46.25” raw (Tour issue standard was 46.0”) Butt OD: 0.620” (thicker than any retail) Tip OD: 0.335” (standard) Tip-to-Balance Point: 22.75” (this was the anomaly. In a normal counterbalanced shaft, the balance point is high—near the grip. In the 7C3, it was exactly 1.25” lower than the mathematical model predicted.)

He packed his bag, drove home, and deleted the file. Marco called his only remaining contact in the

That night, he built a driver: a 9° SIM head, hotmelted to 204g. He tipped the 7C3 0.5” (against Lena’s screaming advice). He gripped it with a Tour Velvet Cord.

Marco muttered to himself, “This isn’t counterbalanced. It’s… unbalanced .”

She explained.

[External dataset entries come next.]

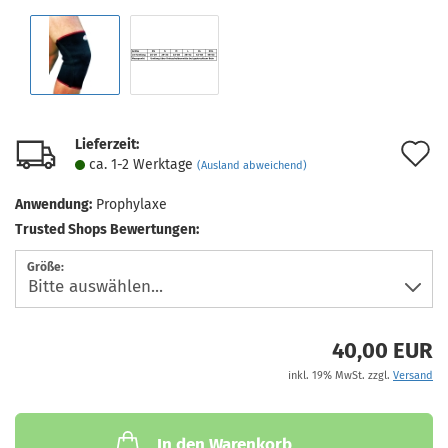
Lieferzeit:
A
ca. 1-2 Werktage
(Ausland abweichend)
d
Anwendung:
Prophylaxe
M
Trusted Shops Bewertungen:
Größe:
40,00 EUR
inkl. 19% MwSt. zzgl.
Versand
In den Warenkorb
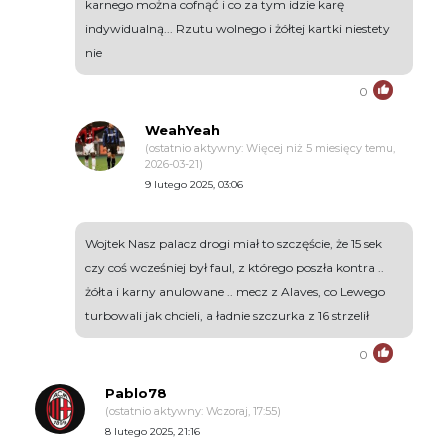
karnego można cofnąć i co za tym idzie karę
indywidualną... Rzutu wolnego i żółtej kartki niestety
nie
0
WeahYeah
(ostatnio aktywny: Więcej niż 5 miesięcy temu,
2026-03-21)
9 lutego 2025, 03:06
Wojtek Nasz palacz drogi miał to szczęście, że 15 sek
czy coś wcześniej był faul, z którego poszła kontra ..
żółta i karny anulowane .. mecz z Alaves, co Lewego
turbowali jak chcieli, a ładnie szczurka z 16 strzelił
0
Pablo78
(ostatnio aktywny: Wczoraj, 17:55)
8 lutego 2025, 21:16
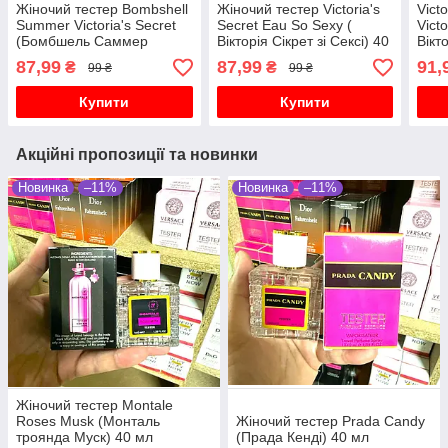
Жіночий тестер Bombshell
Жіночий тестер Victoria's
Vict
Summer Victoria's Secret
Secret Eau So Sexy (
Victo
(Бомбшель Саммер
Вікторія Сікрет зі Сексі) 40
Вікт
Вікторія Сікрет) 40 мл
мл
жіно
87,99
87,99
91,
₴
₴
99 ₴
99 ₴
Купити
Купити
Акційні пропозиції та новинки
Новинка
–11%
Новинка
–11%
Жіночий тестер Montale
Roses Musk (Монталь
Жіночий тестер Prada Candy
троянда Муск) 40 мл
(Прада Кенді) 40 мл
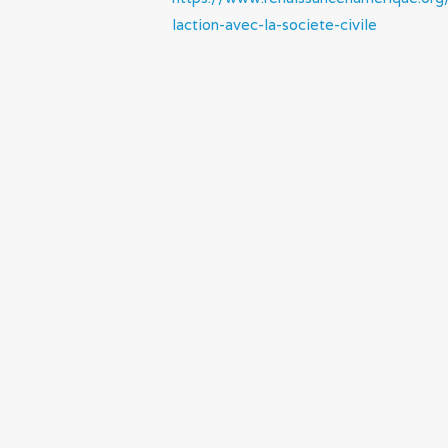
laction-avec-la-societe-civile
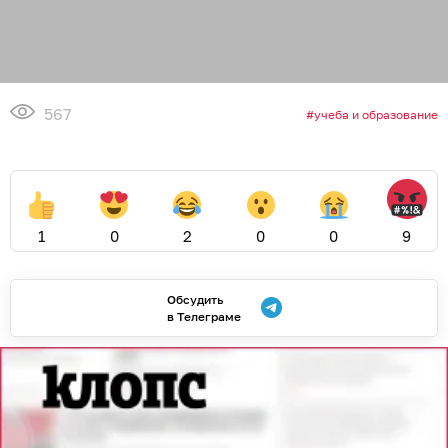
567
учеба и образование
1
0
2
0
0
9
Обсудить
в Телеграме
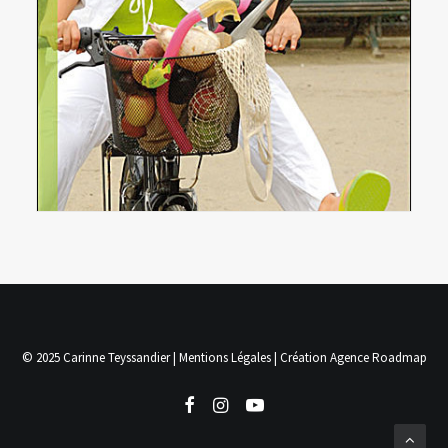
© 2025 Carinne Teyssandier |
Mentions Légales
| Création
Agence Roadmap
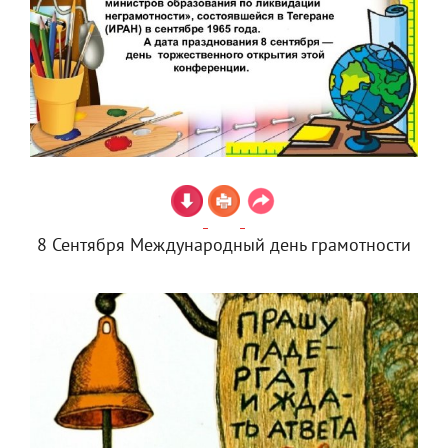
8 Сентября Международный день грамотности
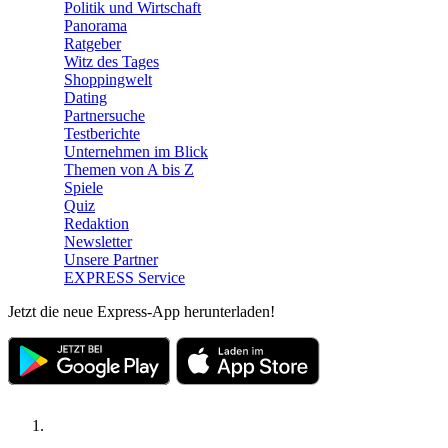
Politik und Wirtschaft
Panorama
Ratgeber
Witz des Tages
Shoppingwelt
Dating
Partnersuche
Testberichte
Unternehmen im Blick
Themen von A bis Z
Spiele
Quiz
Redaktion
Newsletter
Unsere Partner
EXPRESS Service
Jetzt die neue Express-App herunterladen!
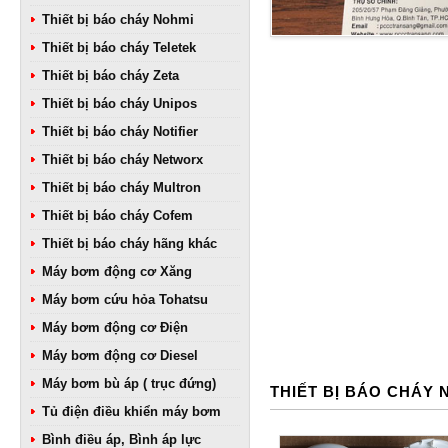
Thiết bị báo cháy Nohmi
Thiết bị báo cháy Teletek
Thiết bị báo cháy Zeta
Thiết bị báo cháy Unipos
Thiết bị báo cháy Notifier
Thiết bị báo cháy Networx
Thiết bị báo cháy Multron
Thiết bị báo cháy Cofem
Thiết bị báo cháy hãng khác
Máy bơm động cơ Xăng
Máy bơm cứu hỏa Tohatsu
Máy bơm động cơ Điện
Máy bơm động cơ Diesel
Máy bơm bù áp ( trục đứng)
THIẾT BỊ BÁO CHÁY 
Tủ điện điều khiển máy bơm
Bình điều áp, Bình áp lực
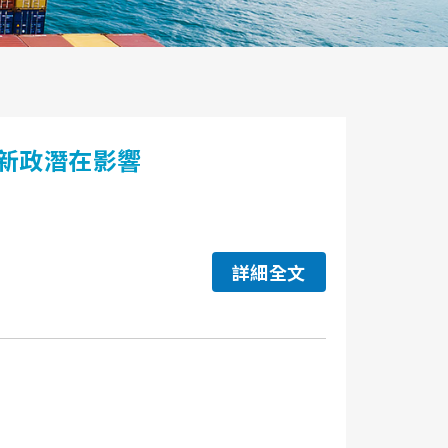
新政潛在影響
詳細全文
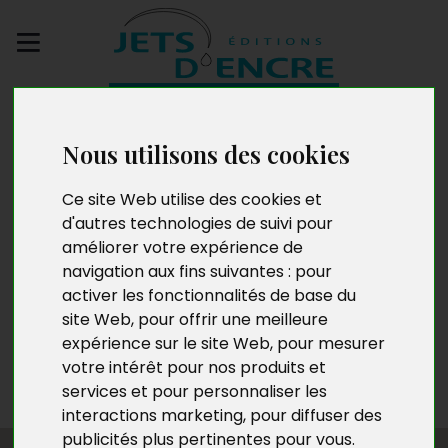
Envoyez votre
manuscrit
Nous utilisons des cookies
Thierry Renard
Ce site Web utilise des cookies et
d'autres technologies de suivi pour
améliorer votre expérience de
navigation aux fins suivantes :
pour
Professeur d’EPS depuis 1982, Thierry Renard, passionné
activer les fonctionnalités de base du
d’activités de pleine nature, a mené une carrière
site Web
,
pour offrir une meilleure
engagée marquée par des projets éducatifs et
expérience sur le site Web
,
pour mesurer
sportifs d’envergure. Lauréat du prix Éthique et sport
votre intérêt pour nos produits et
scolaire du Sénat et de l’UNSS, il œuvre pour
services et pour personnaliser les
transmettre confiance et réussite à ses élèves.
interactions marketing
,
pour diffuser des
publicités plus pertinentes pour vous
.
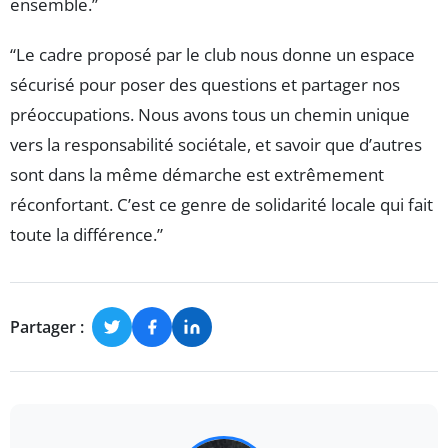
ensemble.”
“Le cadre proposé par le club nous donne un espace
sécurisé pour poser des questions et partager nos
préoccupations. Nous avons tous un chemin unique
vers la responsabilité sociétale, et savoir que d’autres
sont dans la même démarche est extrêmement
réconfortant. C’est ce genre de solidarité locale qui fait
toute la différence.”
Partager :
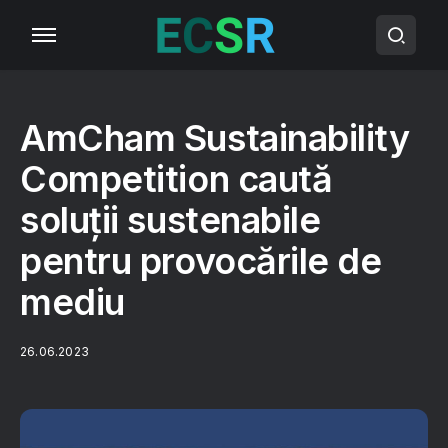
AmCham Sustainability
Competition caută
soluții sustenabile
pentru provocările de
mediu
26.06.2023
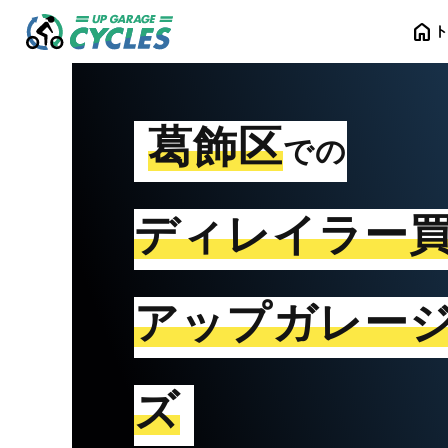
home
葛飾区
での
ディレイラー
アップガレー
ズ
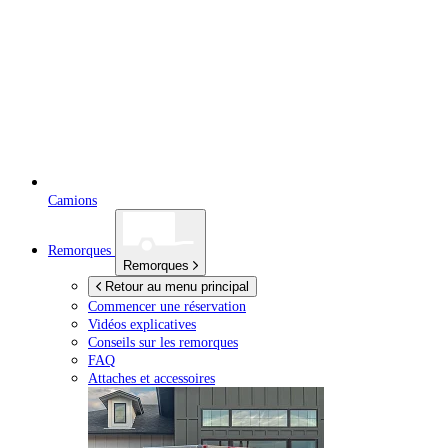
Camions
Remorques
Remorques
Retour au menu principal
Commencer une réservation
Vidéos explicatives
Conseils sur les remorques
FAQ
Attaches et accessoires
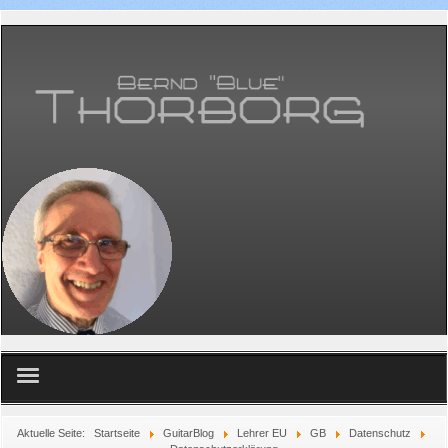
Home
Aktuelle Seite:
Startseite
GuitarBlog
Lehrer EU
GB
Datenschutz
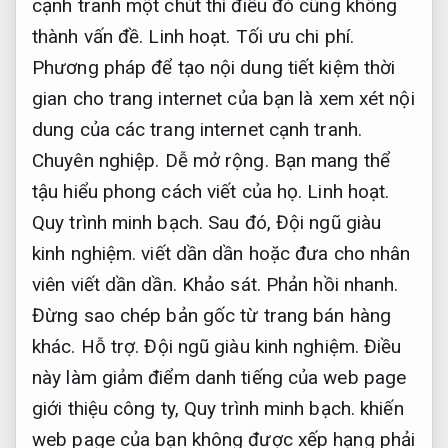
cạnh tranh một chút thì điều đó cũng không
thành vấn đề.
Linh hoạt.
Tối ưu chi phí.
Phương pháp để tạo nội dung tiết kiệm thời
gian cho trang internet của bạn là xem xét nội
dung của các trang internet cạnh tranh.
Chuyên nghiệp.
Dễ mở rộng.
Bạn mang thể
tậu hiểu phong cách viết của họ.
Linh hoạt.
Quy trình minh bạch.
Sau đó,
Đội ngũ giàu
kinh nghiệm.
viết dần dần hoặc đưa cho nhân
viên viết dần dần.
Khảo sát.
Phản hồi nhanh.
Đừng sao chép bản gốc từ trang bán hàng
khác.
Hỗ trợ.
Đội ngũ giàu kinh nghiệm.
Điều
này làm giảm điểm danh tiếng của web page
giới thiệu công ty,
Quy trình minh bạch.
khiến
web page của bạn không được xếp hạng phải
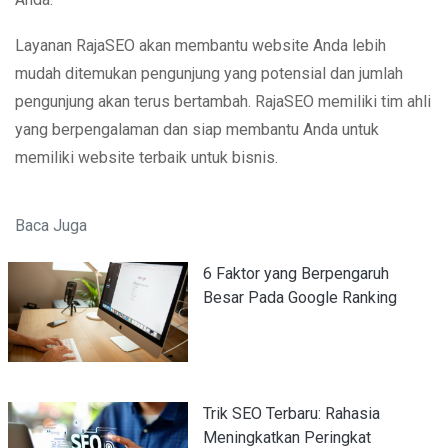
Layanan RajaSEO akan membantu website Anda lebih
mudah ditemukan pengunjung yang potensial dan jumlah
pengunjung akan terus bertambah. RajaSEO memiliki tim ahli
yang berpengalaman dan siap membantu Anda untuk
memiliki website terbaik untuk bisnis.
Baca Juga
6 Faktor yang Berpengaruh
Besar Pada Google Ranking
Trik SEO Terbaru: Rahasia
Meningkatkan Peringkat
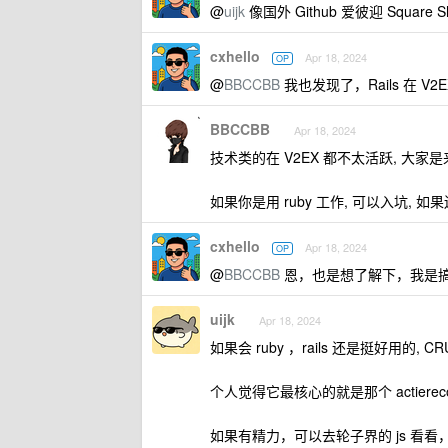
@
uijk
像国外 Github 爱彼迎 Squar
cxhello
Apr 18, 2024
OP
@
BBCCBB
我也发现了，Rails 在 V
BBCCBB
Apr 18, 2024
技术类的在 V2EX 都不太活跃, 大家是
如果你是用 ruby 工作, 可以入坑, 如果还
cxhello
Apr 18, 2024
OP
@
BBCCBB
恩，也是想了解下，我是搞 
uijk
Apr 18, 2024
如果会 ruby ，rails 还是挺好用的,
个人觉得它最核心的就是那个 actier
如果有精力，可以去轮子界的 js 看看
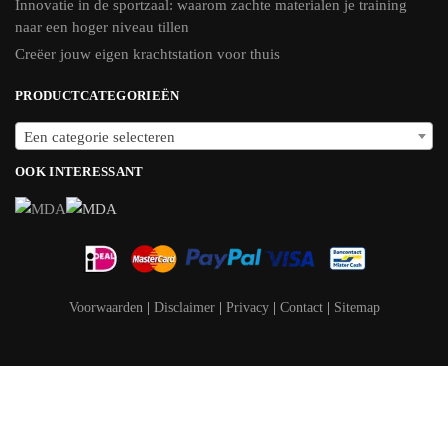
Innovatie in de sportzaal: waarom zachte materialen je training
naar een hoger niveau tillen
Creëer jouw eigen krachtstation voor thuis
PRODUCTCATEGORIEËN
Een categorie selecteren
OOK INTERESSANT
Voorwaarden
|
Disclaimer
|
Privacy
|
Contact
|
Sitemap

In 2012, True Temper developed the 7C3 for a single player: a young, volcanic South African who swung 128 mph. He wanted a shaft that felt loose in transition but dead at impact. The engineers created the double-kick profile. But during robot testing, something went wrong. A hairline crack spiraled up from the hosel

The Ghost in the Graphite

Marco plugged it in. The database was a graveyard of forgotten prototypes: the Aldila RIP Alpha, the Mitsubishi Rayon Diamana 'ahina. And then, buried under a folder named , he found it.

Because the specs are perfect. And that’s exactly the problem.

Marco didn’t listen. He had a raw blank of the original 7C3—the only one left—sitting in a tube behind his workbench. He’d bought it years ago at a surplus auction, thinking it was a standard Hzrdus.